··· Passage for review
Skip to content

Runbook: etcd High Latency / Slow Operations

Field Value
Domain Kubernetes
Alert etcd_disk_wal_fsync_duration_seconds_bucket > 10ms or etcd backend commit latency high
Severity P1
Est. Resolution Time 30-60 minutes
Escalation Timeout 30 minutes — page if not resolved
Last Tested 2026-03-19
Prerequisites kubectl access, cluster-admin or namespace-admin, kubeconfig configured

Quick Assessment (30 seconds)

# Run this first — it tells you the scope of the problem
kubectl get pods -n kube-system -l component=etcd
If output shows: all etcd pods running → Etcd is up but slow; continue with steps below If output shows: one or more etcd pods not running → This is an etcd availability issue, not just latency; escalate immediately — etcd quorum loss can cause cluster-wide API failures

Step 1: Check etcd Metrics for Latency

Why: etcd exposes Prometheus metrics that show exactly which operation type is slow (WAL fsync, backend commit, apply). This directs you to the right fix without guessing.

# Port-forward to an etcd pod to access its metrics endpoint
kubectl port-forward -n kube-system <ETCD_POD_NAME> 2381:2381 &

# Check latency metrics (99th percentile should be < 10ms for WAL fsync)
curl -s http://localhost:2381/metrics | grep -E "etcd_disk_wal_fsync|etcd_disk_backend_commit|etcd_server_proposals"

# Check current leader and member list
kubectl exec -n kube-system <ETCD_POD_NAME> -- etcdctl \
  --endpoints=https://127.0.0.1:2379 \
  --cacert=/etc/kubernetes/pki/etcd/ca.crt \
  --cert=/etc/kubernetes/pki/etcd/server.crt \
  --key=/etc/kubernetes/pki/etcd/server.key \
  endpoint status --write-out=table

# Kill port-forward when done
kill %1
Expected output (healthy etcd):
+------------------+------------------+---------+---------+-----------+
|     ENDPOINT     |        ID        | VERSION | DB SIZE | IS LEADER |
+------------------+------------------+---------+---------+-----------+
| https://...:2379 | 8e9e05c52164694d | 3.5.9   | 45 MB   | true      |
+------------------+------------------+---------+---------+-----------+
Expected output (high latency metrics — values in seconds):
etcd_disk_wal_fsync_duration_seconds_bucket{le="0.01"} 2453   <-- most writes complete in < 10ms (good)
etcd_disk_wal_fsync_duration_seconds_bucket{le="1"}    4821   <-- many writes taking up to 1s (bad)
······
Work task –
Translate this sentence from the etcd latency runbook into Spanish: "etcd exposes Prometheus metrics that show exactly which operation type is slow (WAL fsync, backend commit, apply)."
··· Dataset extract
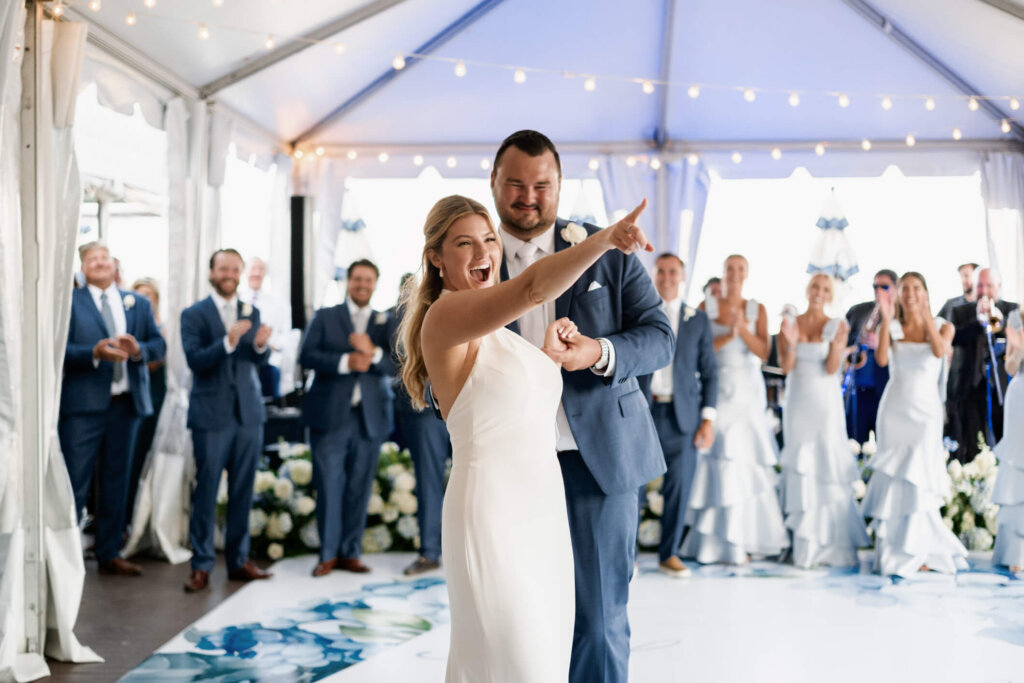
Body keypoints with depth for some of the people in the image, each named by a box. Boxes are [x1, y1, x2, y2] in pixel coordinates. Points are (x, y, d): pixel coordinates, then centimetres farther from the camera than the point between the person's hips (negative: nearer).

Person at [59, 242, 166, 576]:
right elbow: (61, 349, -8)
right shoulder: (69, 302, 1)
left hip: (126, 403, 4)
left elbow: (159, 345, 7)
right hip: (83, 404, -4)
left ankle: (109, 554, 20)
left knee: (117, 482, 11)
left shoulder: (138, 303, 13)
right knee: (75, 483, -4)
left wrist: (138, 349, -13)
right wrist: (95, 353, -23)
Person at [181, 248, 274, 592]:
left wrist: (261, 345, -20)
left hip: (248, 412, 4)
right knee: (206, 489, 0)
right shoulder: (194, 314, 0)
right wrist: (228, 342, -26)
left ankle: (238, 560, 17)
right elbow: (195, 360, -13)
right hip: (211, 414, -4)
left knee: (243, 490, 8)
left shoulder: (252, 312, 11)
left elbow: (260, 361, 2)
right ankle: (201, 565, 7)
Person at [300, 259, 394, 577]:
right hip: (330, 416, -1)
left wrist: (373, 353, -16)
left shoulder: (385, 324, 12)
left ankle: (350, 553, 14)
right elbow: (307, 356, -3)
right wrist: (345, 362, -15)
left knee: (359, 488, 4)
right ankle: (328, 554, 10)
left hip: (370, 416, 2)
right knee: (329, 486, 0)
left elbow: (396, 366, 2)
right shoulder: (325, 317, 9)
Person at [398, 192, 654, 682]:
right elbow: (533, 287, -30)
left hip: (543, 508, 9)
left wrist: (546, 355, 6)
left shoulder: (497, 330, 16)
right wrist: (605, 238, -40)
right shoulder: (445, 315, -13)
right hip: (492, 516, -9)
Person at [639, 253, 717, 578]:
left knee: (679, 488, 3)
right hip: (642, 412, -1)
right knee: (632, 485, -1)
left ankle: (669, 554, 16)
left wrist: (708, 419, 1)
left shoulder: (698, 319, 10)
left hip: (682, 415, 1)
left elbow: (709, 372, 9)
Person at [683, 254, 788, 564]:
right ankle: (715, 540, 2)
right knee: (718, 461, -5)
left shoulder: (757, 310, 7)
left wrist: (744, 329, -19)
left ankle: (742, 540, 11)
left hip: (748, 391, 1)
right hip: (715, 389, -1)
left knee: (747, 462, 0)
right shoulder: (706, 307, 4)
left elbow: (763, 352, -3)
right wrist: (727, 336, -17)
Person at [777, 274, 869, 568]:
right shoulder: (789, 322, 5)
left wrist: (836, 345, -25)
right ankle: (804, 545, 11)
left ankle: (830, 544, 4)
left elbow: (832, 368, -8)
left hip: (826, 403, -2)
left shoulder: (836, 326, 0)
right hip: (798, 403, 2)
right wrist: (791, 343, -20)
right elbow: (786, 367, -2)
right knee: (800, 469, 3)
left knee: (828, 466, -3)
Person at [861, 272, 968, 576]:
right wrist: (886, 320, -21)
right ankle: (895, 551, 12)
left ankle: (921, 551, 8)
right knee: (894, 479, 2)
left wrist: (926, 314, -25)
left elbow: (940, 351, -19)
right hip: (895, 407, 1)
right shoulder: (892, 327, 4)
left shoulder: (942, 326, 3)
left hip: (925, 408, -1)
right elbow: (881, 359, -14)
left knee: (919, 480, -5)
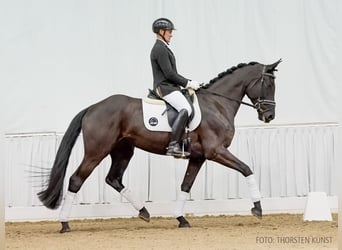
······
Solution to the problem –
etcd expone métricas de Prometheus que muestran exactamente qué tipo de operación es lento (WAL fsync, backend commit, apply).